Football, 'Simpsons' at risk

Source: Canadian Press

LOS ANGELES _ The Fox broadcast network has rejected an offer from Time Warner Cable to submit to binding arbitration in a dispute over fees.

Chase Carey, chief operating officer of Fox owner News Corp., says the issue needs to be settled at the bargaining table and not through a third party.

Carey told staff in a memo earlier in the day that a signal interruption was likely when the current deal over fees expires at midnight Thursday.

The company did not directly address an offer by Time Warner Cable to continue to carry its signal while talks continue.
If no deal is reached, millions of cable subscribers could lose programs including "The Simpsons" and several football games on their cable TV service.

Earlier Wednesday, Time Warner Cable CEO Glenn Britt said the cable operator will agree to binding arbitration and any interim steps necessary to keep Fox channels on while talks continue.

"Consumers should not be held hostage during these negotiations. That's just wrong," Britt said in an interview Wednesday.

Britt disclosed such willingness in a letter to Sen. John Kerry, D-Mass., who had pleaded for both sides to agree to uninterrupted television for football fans "through the college bowl season." A copy of Britt's letter was forwarded to News Corp. chief operating officer Chase Carey.

If a deal isn't reached, programs that could disappear from Time Warner Cable Inc.'s lineup include "The Simpsons" and several football games, including the Sugar Bowl on Friday, the Cotton Bowl on Saturday and the NFL's final regular season contests on Sunday. Bright House Networks' cable TV systems also face a Thursday deadline with Fox's owner, News Corp.

In Florida, two television viewers filed a lawsuit Wednesday against News Corp., seeking an injunction to ensure that the Fox broadcast of the Florida-Cincinnati Sugar Bowl contest would remain on Bright House' cable system. Circuit Judge Maura Smith in Orlando did not immediately rule, saying she would first let a federal judge decide if federal court was the proper venue for the case.

Fox is arguing that it needs to be paid more for broadcast signals that are retransmitted to subscribers of Time Warner Cable and Bright House. Time Warner Cable says the demanded fees are excessive.

The dispute, which mirrors a similar battle between cable TV operators and conventional broadcasters in Canada, concerns the signals of 14 Fox-owned stations covering such markets as Los Angeles, New York, Dallas-Fort Worth and Austin, Texas and Tampa Bay-St. Petersburg and Orlando, Fla.

Stations carrying Fox programming but owned by other companies are not affected.

Besides the Fox broadcast network, six cable channels _ FX, Speed, Fuel, Fox Reality, Fox Soccer Channel and Fox Sports en Espanol _ and certain regional sports networks were also up for negotiations. Unaffected are Fox News Channel, Fox Business Network and National Geographic Channel, which is partially owned by News Corp.

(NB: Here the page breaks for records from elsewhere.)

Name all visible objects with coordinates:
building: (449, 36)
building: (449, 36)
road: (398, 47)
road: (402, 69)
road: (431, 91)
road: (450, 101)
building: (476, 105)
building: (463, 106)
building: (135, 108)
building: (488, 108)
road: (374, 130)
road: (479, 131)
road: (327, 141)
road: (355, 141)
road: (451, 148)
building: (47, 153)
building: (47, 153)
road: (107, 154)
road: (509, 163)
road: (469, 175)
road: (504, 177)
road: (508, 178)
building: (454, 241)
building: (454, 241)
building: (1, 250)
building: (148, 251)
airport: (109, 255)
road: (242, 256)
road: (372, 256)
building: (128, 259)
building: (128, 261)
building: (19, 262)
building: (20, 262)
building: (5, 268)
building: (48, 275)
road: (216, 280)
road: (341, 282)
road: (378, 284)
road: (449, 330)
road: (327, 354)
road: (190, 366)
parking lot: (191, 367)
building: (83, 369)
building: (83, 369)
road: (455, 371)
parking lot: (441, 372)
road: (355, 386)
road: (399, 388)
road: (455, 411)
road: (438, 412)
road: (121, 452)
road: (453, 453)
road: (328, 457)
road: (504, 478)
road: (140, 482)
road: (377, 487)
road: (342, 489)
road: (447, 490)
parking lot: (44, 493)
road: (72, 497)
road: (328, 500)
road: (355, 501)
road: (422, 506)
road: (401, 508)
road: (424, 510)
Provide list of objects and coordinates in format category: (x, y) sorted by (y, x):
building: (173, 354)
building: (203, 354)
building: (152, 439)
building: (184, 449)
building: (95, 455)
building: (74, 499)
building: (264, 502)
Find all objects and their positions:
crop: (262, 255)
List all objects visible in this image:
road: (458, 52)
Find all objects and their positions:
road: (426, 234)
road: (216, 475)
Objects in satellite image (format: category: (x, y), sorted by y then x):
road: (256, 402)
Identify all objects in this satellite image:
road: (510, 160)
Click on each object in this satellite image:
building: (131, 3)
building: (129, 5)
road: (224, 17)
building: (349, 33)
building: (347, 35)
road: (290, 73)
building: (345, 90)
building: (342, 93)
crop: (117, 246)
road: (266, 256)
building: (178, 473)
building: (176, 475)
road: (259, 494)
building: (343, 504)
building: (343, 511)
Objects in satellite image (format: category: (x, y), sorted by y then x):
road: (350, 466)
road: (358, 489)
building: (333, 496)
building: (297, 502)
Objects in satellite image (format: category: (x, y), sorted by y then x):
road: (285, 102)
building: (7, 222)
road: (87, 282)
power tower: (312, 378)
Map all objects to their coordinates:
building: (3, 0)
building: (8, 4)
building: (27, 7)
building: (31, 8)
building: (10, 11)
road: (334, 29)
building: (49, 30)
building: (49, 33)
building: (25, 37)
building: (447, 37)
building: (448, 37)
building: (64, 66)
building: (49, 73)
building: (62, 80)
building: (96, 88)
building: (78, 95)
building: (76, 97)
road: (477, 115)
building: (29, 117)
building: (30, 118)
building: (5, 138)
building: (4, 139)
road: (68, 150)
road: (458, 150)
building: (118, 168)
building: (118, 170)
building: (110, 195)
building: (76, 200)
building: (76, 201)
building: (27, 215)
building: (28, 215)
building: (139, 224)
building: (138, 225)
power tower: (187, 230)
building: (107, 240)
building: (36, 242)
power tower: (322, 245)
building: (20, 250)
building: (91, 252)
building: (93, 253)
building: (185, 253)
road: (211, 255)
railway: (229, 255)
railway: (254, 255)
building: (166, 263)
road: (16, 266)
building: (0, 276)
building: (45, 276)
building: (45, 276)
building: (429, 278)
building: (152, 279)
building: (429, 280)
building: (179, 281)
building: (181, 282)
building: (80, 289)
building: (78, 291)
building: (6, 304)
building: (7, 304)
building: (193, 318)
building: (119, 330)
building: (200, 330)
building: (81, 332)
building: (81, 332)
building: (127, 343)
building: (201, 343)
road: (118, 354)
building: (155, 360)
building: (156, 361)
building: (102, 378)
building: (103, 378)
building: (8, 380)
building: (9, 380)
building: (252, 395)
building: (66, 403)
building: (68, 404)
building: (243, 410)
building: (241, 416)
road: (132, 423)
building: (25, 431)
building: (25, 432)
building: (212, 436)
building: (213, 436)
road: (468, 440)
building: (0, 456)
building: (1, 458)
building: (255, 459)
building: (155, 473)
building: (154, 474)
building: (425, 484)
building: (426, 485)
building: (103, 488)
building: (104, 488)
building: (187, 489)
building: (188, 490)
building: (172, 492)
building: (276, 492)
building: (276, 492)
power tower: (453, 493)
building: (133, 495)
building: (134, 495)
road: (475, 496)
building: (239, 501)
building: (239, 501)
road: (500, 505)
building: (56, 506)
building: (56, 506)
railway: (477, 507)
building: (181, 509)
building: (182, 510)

"Good programing is expensive," Rupert Murdoch, whose News Corp. owns Fox, told a shareholder meeting this fall.

"It can no longer be supported solely by advertising revenues," he said in remarks that echoed sentiments being expressed by Canadian TV networks, including the CBC, CTV and Global.

In Canada, the Canadian Ratio-television and Telecommunications Commission has been examining whether conventional broadcasters should be paid fees by the cable and satellite companies for the privilege of carrying their channels. The issue is dubbed value for signal, or fee for carriage.